What the task asks:
Go over the material below and report every line that contains the word "green".

Provided records:

◆ ◆ ◆ ◆

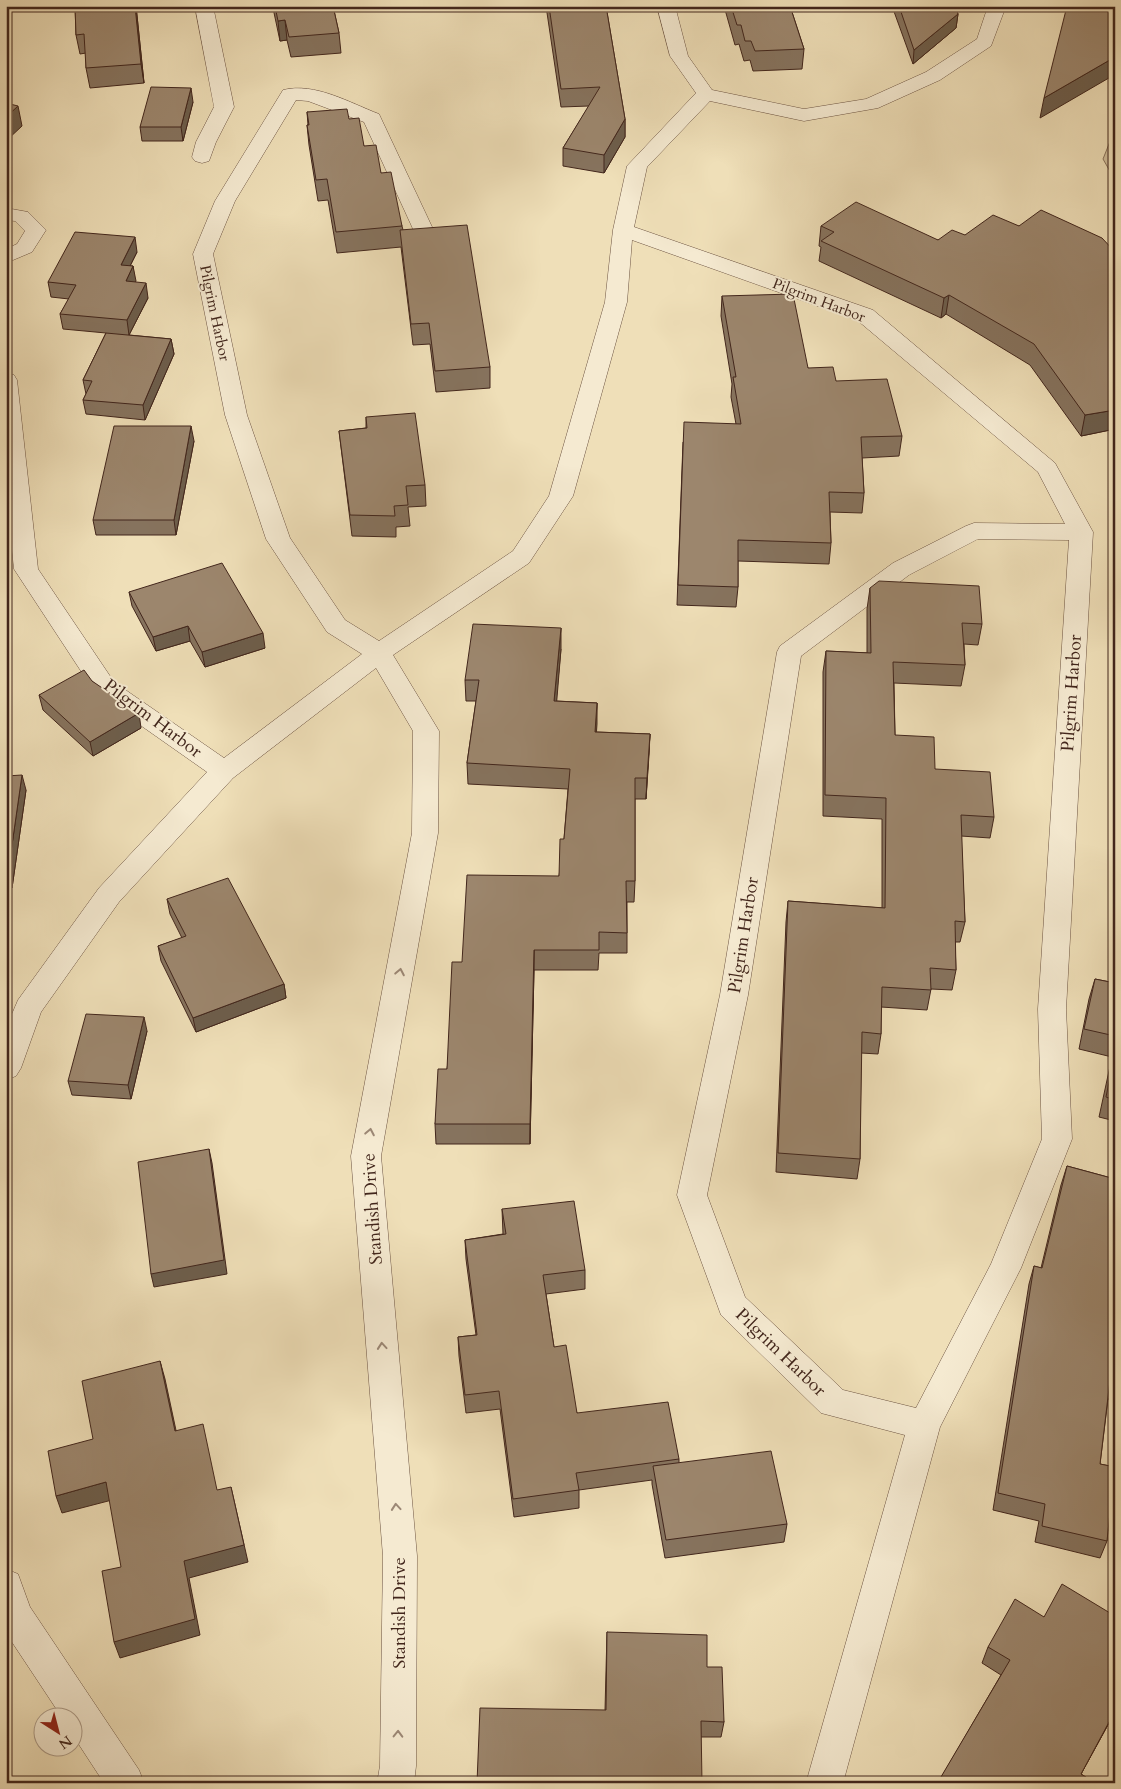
<svg xmlns="http://www.w3.org/2000/svg" width="1121" height="1789" font-family="Cardo,serif">
  <style>
    .green { fill: #d2c09d; stroke: #8a735c }
    .lines { fill: none; stroke-linecap: round; stroke-linejoin: round }
    .minor-casing { stroke: #6d5443; stroke-width: 1 }
    .minor { fill: #f5ead1; fill-rule: evenodd }
    .wall { fill: #86735e; stroke: #42261c }
    .shaded-wall { fill: #6d5e4c; stroke: #42261c }
    .building { fill: #9c866d; stroke: #42261c }
    .oneway { stroke: #9c8876 }
    .labels { text-anchor: middle; stroke-width: 4; stroke-linejoin: round; paint-order: stroke }
    .far-street-label { font-size: 15px; fill: #42261c; stroke: #f5ead1 }
    .street-label { font-size: 18px; fill: #42261c; stroke: #f5ead1 }
  </style>
  <rect width="100%" height="100%" fill="#efdfb8"/>
  <filter id="stains"><feTurbulence type="fractalNoise" baseFrequency=".004" numOctaves="4"/><feColorMatrix values="0 0 0 0 .2 0 0 0 0 .09 0 0 0 0 .02 0 0 0 .5 -.17"/></filter>
  <radialGradient id="worn" r=".72"><stop offset=".6" stop-color="#630" stop-opacity="0"/><stop offset="1" stop-color="#630" stop-opacity=".3"/></radialGradient>
  <polygon class="green" points="1115,129 1115,180 1103,159"/>
  <g class="lines">
    <defs>
      <g id="minor">
        <polygon points="195,6 213,6 234,107 216,142 209,161 202,163 195,161 192,157 196,142 214,107"/>
        <path d="M657 6H675L688 56 712 90 804 109 866 99 926 72 977 39 988 6H1006L991 46 940 80 878 108 804 121 710 101 647 167 634 227 873 310 1055 463 1093 532 1066 1009 1072 1139 1021 1268 940 1427 843 1783H806L905 1435 821 1413 721 1315 677 1195 720 995 777 652 780 646 893 563 966 526 974 523 1065 524 1038 472 857 320 632 240 627 302 573 496 529 563 393 655 439 731 438 833 381 1156 417 1556 416 1766 414 1783H377L380 1766 383 1556 351 1156 412 833 413 731 376 668 233 778 119 902 41 1012 21 1068 16 1076 6 1080V1028L18 1000 99 888 207 772 96 694 14 569 6 492V373L14 375 17 380 38 569 114 682 224 758 362 654 327 632 266 539 225 415 193 254 215 201 283 90C315 82 350 103 379 114L433 229 430 233 423 235 416 233 413 229 364 122 308 101 296 100 235 201 213 254 247 415 290 538 345 620 379 641 513 551 549 496 605 302 613 230 627 166 696 93 670 56ZM978 539 1069 540 1038 1009 1042 1139 991 1264 916 1408 843 1390 745 1297 707 1195 748 995 801 656 909 575Z"/>
        <polygon points="6,208 28,212 46,230 32,252 6,263 6,249 17,244 25,231 15,221 6,220"/>
        <polygon points="6,1569 18,1574 30,1607 139,1770 144,1783 104,1783 72,1734 72,1716 61,1716 6,1633"/>
      </g>
    </defs>
    <use href="#minor" class="minor-casing"/>
    <use href="#minor" class="minor"/>
  </g>
  <g class="wall">
    <polygon points="75,6 136,6 144,83 90,88 86,68 86,53 80,54 76,35"/>
    <polygon points="261,6 333,6 339,33 341,53 291,57 287,40 280,41 273,8 261,9"/>
    <polygon points="546,6 606,6 625,119 625,137 604,173 563,166 563,148 589,106 561,107"/>
    <polygon points="724,6 790,6 804,49 802,69 753,71 750,60 744,61 739,44 735,45"/>
    <polygon points="892,6 955,6 958,14 956,28 913,64"/>
    <polygon points="193,102 183,141 142,141 140,127"/>
    <polygon points="307,112 349,119 364,146 381,173 402,226 403,230 490,367 490,388 436,392 430,344 413,345 401,247 337,253 328,200 318,201 309,145 307,125 308,125"/>
    <polygon points="821,226 938,240 1019,226 1115,252 1115,429 1081,436 1030,365 946,314 941,318 819,261 821,247 819,246"/>
    <polygon points="137,252 130,266 133,266 135,282 148,298 129,335 171,339 174,354 145,420 86,414 83,400 86,394 83,380 106,333 63,329 60,314 69,299 51,297 48,282"/>
    <polygon points="722,296 808,368 836,381 902,436 899,456 862,458 864,493 862,513 830,512 831,543 829,564 738,561 738,587 736,607 677,605 683,442 736,424 731,397 732,384 721,316"/>
    <polygon points="366,417 425,485 426,506 408,507 410,526 396,527 396,537 352,536 339,431 366,428"/>
    <polygon points="194,441 176,535 96,535 93,520"/>
    <polygon points="870,588 982,624 978,645 964,644 965,665 961,686 894,683 895,735 935,769 994,817 990,838 961,836 965,922 960,942 955,942 956,970 952,990 931,989 927,1010 881,1007 881,1034 878,1054 861,1053 860,1159 857,1179 776,1172 786,922 788,901 882,908 882,819 823,816 823,672 826,651 867,653 867,609"/>
    <polygon points="129,592 265,648 205,667 190,641 156,651 132,606"/>
    <polygon points="561,649 556,701 597,703 596,732 650,734 646,799 635,799 635,881 634,902 627,902 627,953 599,953 598,970 534,970 530,1144 436,1144 435,1124 447,1069 462,962 559,876 564,839 568,789 468,784 467,763 476,701 466,701 465,680"/>
    <polygon points="1115,655 1115,724 1113,718 1113,661"/>
    <polygon points="92,681 141,728 93,756 43,710 39,695"/>
    <polygon points="6,776 26,790 12,888 6,888"/>
    <polygon points="167,899 284,984 286,998 196,1032 161,961 158,946 182,938 170,914"/>
    <polygon points="1095,979 1115,983 1115,1121 1099,1117 1112,1057 1079,1049 1089,999"/>
    <polygon points="147,1031 131,1099 72,1095 68,1081"/>
    <polygon points="1067,1166 1115,1179 1115,1400 1108,1399 1100,1464 1115,1467 1115,1532 1108,1530 1107,1541 1100,1558 1035,1542 1039,1521 993,1510 1029,1284 1034,1266 1041,1268 1061,1185"/>
    <polygon points="502,1209 585,1270 585,1289 546,1294 554,1347 577,1413 679,1459 679,1463 787,1524 784,1542 665,1558 652,1484 652,1480 579,1490 579,1508 514,1517 500,1409 466,1413 459,1356 458,1337 476,1335 466,1259 465,1240 503,1234"/>
    <polygon points="1115,1616 1115,1712 1081,1774 1095,1783 938,1783 1001,1675 982,1663 988,1647 1044,1617"/>
    <polygon points="607,1632 707,1667 724,1722 721,1737 701,1737 605,1710"/>
  </g>
  <g class="shaded-wall">
    <polygon points="135,6 136,6 144,83 141,64"/>
    <polygon points="958,14 956,28 913,64 914,50"/>
    <polygon points="285,20 287,40 280,41 278,21"/>
    <polygon points="1115,57 1115,70 1114,75 1040,118 1044,98"/>
    <polygon points="191,88 193,102 183,141 181,127"/>
    <polygon points="18,106 22,126 6,141 6,117"/>
    <polygon points="625,119 625,137 604,173 604,155"/>
    <polygon points="135,237 137,252 123,280 121,265"/>
    <polygon points="133,266 136,281 128,296 126,281"/>
    <polygon points="146,283 148,298 129,335 127,320"/>
    <polygon points="949,295 946,314 941,318 944,298"/>
    <polygon points="171,339 174,354 145,420 143,405"/>
    <polygon points="1115,382 1115,401 1110,383"/>
    <polygon points="1115,410 1115,429 1081,436 1085,415"/>
    <polygon points="191,426 194,441 176,535 174,520"/>
    <polygon points="188,626 190,641 156,651 153,637"/>
    <polygon points="561,628 561,649 555,722 554,701"/>
    <polygon points="263,633 265,648 205,667 202,652"/>
    <polygon points="597,703 597,724 595,753 595,732"/>
    <polygon points="139,713 141,728 93,756 90,742"/>
    <polygon points="650,734 649,755 646,799 647,778"/>
    <polygon points="22,775 26,790 12,888 8,873"/>
    <polygon points="534,950 534,970 530,1144 530,1124"/>
    <polygon points="284,984 286,998 196,1032 193,1018"/>
    <polygon points="144,1017 147,1031 131,1099 128,1085"/>
    <polygon points="209,1149 212,1163 227,1274 154,1287 151,1274"/>
    <polygon points="160,1361 165,1379 180,1449 175,1431"/>
    <polygon points="106,1482 112,1500 62,1513 56,1496"/>
    <polygon points="231,1487 248,1562 189,1578 200,1635 120,1658 114,1642 184,1561"/>
    <polygon points="1115,1711 1115,1712 1076,1783"/>
  </g>
  <g class="building">
    <polygon points="75,6 135,6 141,64 86,68 84,34 76,35"/>
    <polygon points="275,6 333,6 339,33 289,37 285,20 278,21"/>
    <polygon points="549,6 606,6 625,119 604,155 563,148 600,87 561,89"/>
    <polygon points="731,6 790,6 804,49 755,51 751,41 745,41 741,25 737,25"/>
    <polygon points="899,6 955,6 958,14 914,50"/>
    <polygon points="1067,6 1115,6 1115,57 1044,98"/>
    <polygon points="151,87 191,88 181,127 140,127"/>
    <polygon points="6,103 18,106 6,117"/>
    <polygon points="347,109 349,119 359,118 364,146 376,145 381,173 391,172 402,226 336,232 327,179 316,180 307,125 309,125 307,112"/>
    <polygon points="856,202 938,240 952,230 965,235 993,215 1019,226 1041,210 1102,238 1115,252 1115,382 1110,383 1115,390 1115,410 1085,415 1034,344 949,295 944,298 821,241 834,232 821,226"/>
    <polygon points="467,225 490,367 435,371 429,323 411,324 400,230"/>
    <polygon points="75,232 135,237 121,265 133,266 126,281 146,283 127,320 60,314 76,285 48,282"/>
    <polygon points="793,294 808,368 833,367 836,381 887,379 902,436 861,437 864,493 829,492 831,543 738,540 738,587 678,585 684,422 741,424 733,377 736,377 722,296"/>
    <polygon points="106,333 171,339 143,405 83,400 92,381 83,380"/>
    <polygon points="415,413 425,485 406,486 408,505 394,506 395,516 350,515 339,431 367,428 366,417"/>
    <polygon points="114,426 191,426 174,520 93,520"/>
    <polygon points="222,563 263,633 202,652 188,626 153,637 129,592"/>
    <polygon points="879,581 979,586 982,624 962,623 965,665 893,662 895,735 934,737 935,769 990,772 994,817 961,815 965,922 955,921 956,970 930,968 931,990 882,987 881,1034 862,1032 860,1159 778,1153 788,901 885,908 886,798 825,795 826,651 871,653 870,588"/>
    <polygon points="473,624 561,628 554,701 597,703 595,732 650,734 647,778 635,778 635,881 626,881 627,933 599,932 599,950 534,950 530,1124 435,1124 438,1069 447,1069 452,962 462,962 467,875 559,876 560,839 564,839 570,769 467,763 479,680 465,680"/>
    <polygon points="84,670 92,681 139,713 90,742 39,695"/>
    <polygon points="22,775 8,873 6,873 6,776"/>
    <polygon points="228,878 284,984 193,1018 158,946 186,936 167,899"/>
    <polygon points="1095,979 1115,983 1115,1036 1084,1029"/>
    <polygon points="86,1014 144,1017 128,1085 68,1081"/>
    <polygon points="1115,1052 1115,1100 1106,1097"/>
    <polygon points="209,1149 224,1260 151,1274 138,1162"/>
    <polygon points="1067,1166 1115,1179 1115,1381 1110,1380 1100,1464 1115,1467 1115,1513 1110,1512 1107,1541 1042,1526 1045,1504 998,1493 1034,1266 1042,1268"/>
    <polygon points="574,1201 585,1270 543,1275 554,1347 566,1345 577,1413 668,1402 679,1459 576,1473 579,1490 513,1499 499,1391 465,1395 458,1337 477,1335 465,1240 506,1234 502,1209"/>
    <polygon points="160,1361 175,1431 203,1424 217,1490 231,1487 244,1545 184,1561 195,1619 114,1642 102,1571 121,1567 106,1482 56,1496 48,1451 93,1439 82,1381"/>
    <polygon points="771,1451 787,1524 666,1540 653,1466"/>
    <polygon points="1062,1584 1115,1616 1115,1711 1081,1774 1095,1783 939,1783 938,1782 1010,1660 988,1647 1015,1599 1044,1617"/>
    <polygon points="607,1632 707,1635 707,1667 722,1667 724,1722 701,1721 702,1783 477,1783 480,1708 606,1710"/>
  </g>
  <defs><path id="oneway-chevron" d="M-2-3.5L2.5 0L-2 3.5" fill="none" stroke-width="1.6" stroke-linecap="round" stroke-linejoin="round" transform="scale(1.25)"/></defs>
  <g class="oneway">
    <use href="#oneway-chevron" transform="translate(400 972) rotate(-79)"/>
    <use href="#oneway-chevron" transform="translate(370 1132) rotate(-79)"/>
    <use href="#oneway-chevron" transform="translate(382 1346) rotate(-95)"/>
    <use href="#oneway-chevron" transform="translate(396 1507) rotate(-95)"/>
    <use href="#oneway-chevron" transform="translate(398 1734) rotate(-89)"/>
  </g>
  <g class="labels">
    <g class="far-street-label">
      <text transform="translate(819 300) rotate(21)" y="5">Pilgrim Harbor</text>
      <text transform="translate(215 313) rotate(78)" y="5">Pilgrim Harbor</text>
    </g>
    <g class="street-label">
      <text transform="translate(1071 693) rotate(-86)" y="6">Pilgrim Harbor</text>
      <text transform="translate(153 718) rotate(37)" y="6">Pilgrim Harbor</text>
      <text transform="translate(743 935) rotate(-81)" y="6">Pilgrim Harbor</text>
      <text transform="translate(372 1209) rotate(-94)" y="6">Standish Drive</text>
      <text transform="translate(781 1352) rotate(44)" y="6">Pilgrim Harbor</text>
      <text transform="translate(399 1613) rotate(-90)" y="6">Standish Drive</text>
    </g>
  </g>
  <rect width="1121" height="1789" fill="none" stroke="#efdfb8" stroke-width="25"/>
  <rect x="8" y="8" width="1106" height="1774" fill="none" stroke="#42261c" stroke-width="2.5"/>
  <rect x="12" y="12" width="1096" height="1764" fill="none" stroke="#42261c"/>
  <g transform="translate(58 1732) rotate(144)"><circle r="24" fill="#f5ead1" stroke="#ad9c89"/>
  <path d="M0-4L9 19L0 12L-9 19Z" fill="#8f2418"/>
  <text y="-8" font-size="14" font-weight="bold" text-anchor="middle" fill="#42261c">N</text>
  </g>
  <rect width="100%" height="100%" filter="url(#stains)"/>
  <rect width="100%" height="100%" fill="url(#worn)"/>
</svg>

◆ ◆ ◆ ◆

Problem solution:
    .green { fill: #d2c09d; stroke: #8a735c }
  <polygon class="green" points="1115,129 1115,180 1103,159"/>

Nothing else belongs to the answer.